▶ Text:

________________

Decipher( S ) will be given a string of English text shifted by some amount. Then, decipher should return, to the best of its ability, the original English string, which will be some rotation (possibly 0) of the input S. This means I have to try each possible decoding and estimate how English they are.
My approach is to use letter frequencies:
def letProb( c ):
""" if c is an alphabetic character,
we return its monogram probability (for english),
otherwise we return 1.0 We ignore capitalization.
Adapted from
http://www.math.cornell.edu/~mec/2003-2004/cryptography/subs/frequencies.html
"""
if c == 'e' or c == 'E': return 0.1202
if c == 't' or c == 'T': return 0.0910
if c == 'a' or c == 'A': return 0.0812
if c == 'o' or c == 'O': return 0.0768
if c == 'i' or c == 'I': return 0.0731
if c == 'n' or c == 'N': return 0.0695
if c == 's' or c == 'S': return 0.0628
if c == 'r' or c == 'R': return 0.0602
if c == 'h' or c == 'H': return 0.0592
if c == 'd' or c == 'D': return 0.0432
if c == 'l' or c == 'L': return 0.0398
if c == 'u' or c == 'U': return 0.0288
if c == 'c' or c == 'C': return 0.0271
if c == 'm' or c == 'M': return 0.0261
if c == 'f' or c == 'F': return 0.0230
if c == 'y' or c == 'Y': return 0.0211
if c == 'w' or c == 'W': return 0.0209
if c == 'g' or c == 'G': return 0.0203
if c == 'p' or c == 'P': return 0.0182
if c == 'b' or c == 'B': return 0.0149
if c == 'v' or c == 'V': return 0.0111
if c == 'k' or c == 'K': return 0.0069
if c == 'x' or c == 'X': return 0.0017
if c == 'q' or c == 'Q': return 0.0011
if c == 'j' or c == 'J': return 0.0010
if c == 'z' or c == 'Z': return 0.0007
return 1.0
Also I use this formula:
def list_to_str( L ):
""" L must be a list of characters; then,
this returns a single string from them
"""

________________

▶ Check your understanding:
a. Copy everything in the text on decoding shifted English from "Decipher( S )" down to "We ignore capitalization.".
b. In the text on decoding shifted English, what value does letProb return for a character that is not alphabetic?

________________

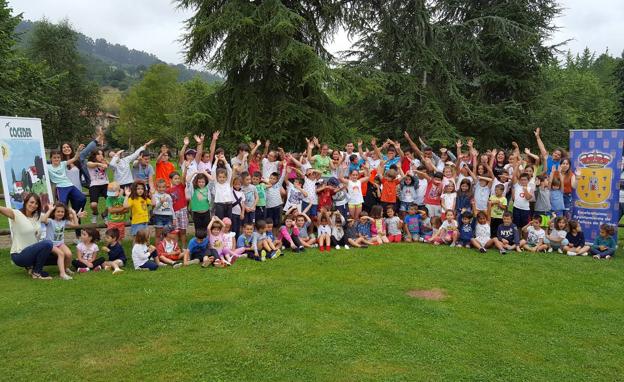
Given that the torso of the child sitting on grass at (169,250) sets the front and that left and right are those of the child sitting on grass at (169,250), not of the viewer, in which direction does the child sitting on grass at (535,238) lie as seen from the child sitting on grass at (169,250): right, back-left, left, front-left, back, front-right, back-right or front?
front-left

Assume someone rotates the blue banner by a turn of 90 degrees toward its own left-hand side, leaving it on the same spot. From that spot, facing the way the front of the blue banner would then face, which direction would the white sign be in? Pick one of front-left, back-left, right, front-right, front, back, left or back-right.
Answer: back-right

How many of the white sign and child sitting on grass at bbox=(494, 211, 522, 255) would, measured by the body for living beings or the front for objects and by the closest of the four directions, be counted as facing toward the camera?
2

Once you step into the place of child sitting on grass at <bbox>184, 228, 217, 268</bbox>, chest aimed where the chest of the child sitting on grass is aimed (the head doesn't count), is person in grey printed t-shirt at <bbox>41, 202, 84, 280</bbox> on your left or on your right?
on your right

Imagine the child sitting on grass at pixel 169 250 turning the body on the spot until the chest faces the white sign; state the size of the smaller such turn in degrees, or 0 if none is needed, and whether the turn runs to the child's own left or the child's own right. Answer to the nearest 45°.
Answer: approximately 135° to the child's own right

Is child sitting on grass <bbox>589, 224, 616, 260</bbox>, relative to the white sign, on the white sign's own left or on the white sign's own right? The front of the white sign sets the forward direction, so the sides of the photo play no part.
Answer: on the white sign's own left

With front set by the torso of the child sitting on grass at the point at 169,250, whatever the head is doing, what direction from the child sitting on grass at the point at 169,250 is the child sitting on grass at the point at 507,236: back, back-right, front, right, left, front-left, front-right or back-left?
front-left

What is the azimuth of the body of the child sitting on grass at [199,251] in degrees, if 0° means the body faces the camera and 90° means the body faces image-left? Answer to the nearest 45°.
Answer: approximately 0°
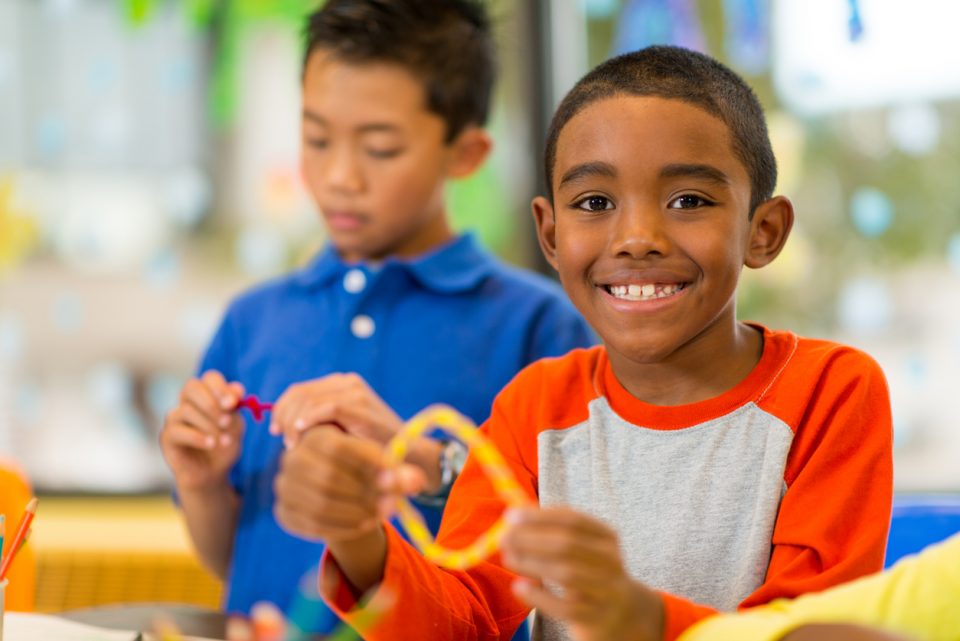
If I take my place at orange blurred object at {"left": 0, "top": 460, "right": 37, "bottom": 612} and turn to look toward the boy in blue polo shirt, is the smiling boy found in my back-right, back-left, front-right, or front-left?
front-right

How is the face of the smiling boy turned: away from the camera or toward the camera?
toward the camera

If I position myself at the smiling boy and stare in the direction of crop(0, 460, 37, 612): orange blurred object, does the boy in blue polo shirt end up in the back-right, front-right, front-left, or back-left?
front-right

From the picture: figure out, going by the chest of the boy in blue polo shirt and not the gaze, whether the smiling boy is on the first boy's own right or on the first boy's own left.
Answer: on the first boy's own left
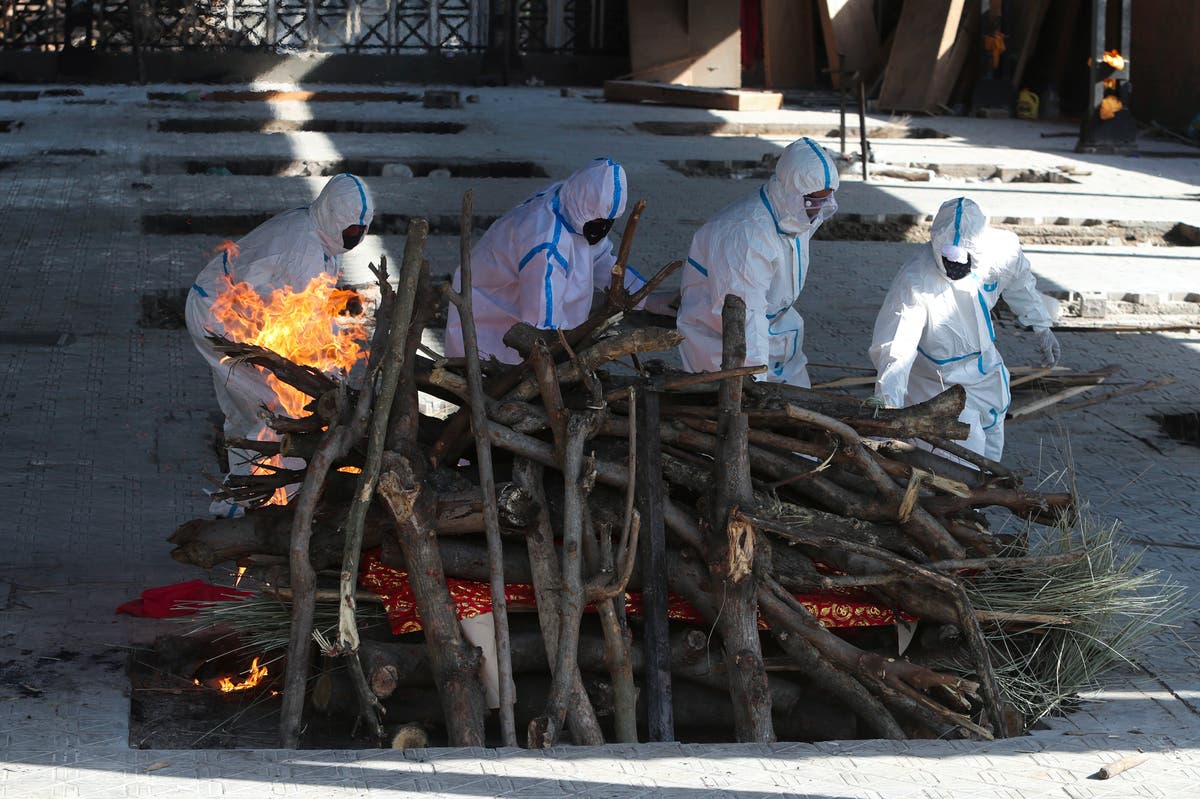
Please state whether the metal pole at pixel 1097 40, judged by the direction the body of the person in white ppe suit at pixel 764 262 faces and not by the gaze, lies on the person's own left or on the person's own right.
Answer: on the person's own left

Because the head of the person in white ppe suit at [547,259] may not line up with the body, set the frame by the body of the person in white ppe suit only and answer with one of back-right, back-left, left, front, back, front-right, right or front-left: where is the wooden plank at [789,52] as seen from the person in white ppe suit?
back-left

________________

▶ Solutions for each task:
a.
Decipher( S ) will be given a string of English text shifted by some amount. Then, decipher should return, to the best of its ability, the original English string, which will be some rotation (possibly 0) of the input S. This means I have to try each possible decoding and estimate how English they are.
My approach is to use letter frequencies:
def letProb( c ):
""" if c is an alphabetic character,
we return its monogram probability (for english),
otherwise we return 1.0 We ignore capitalization.

b. It returns 1.0.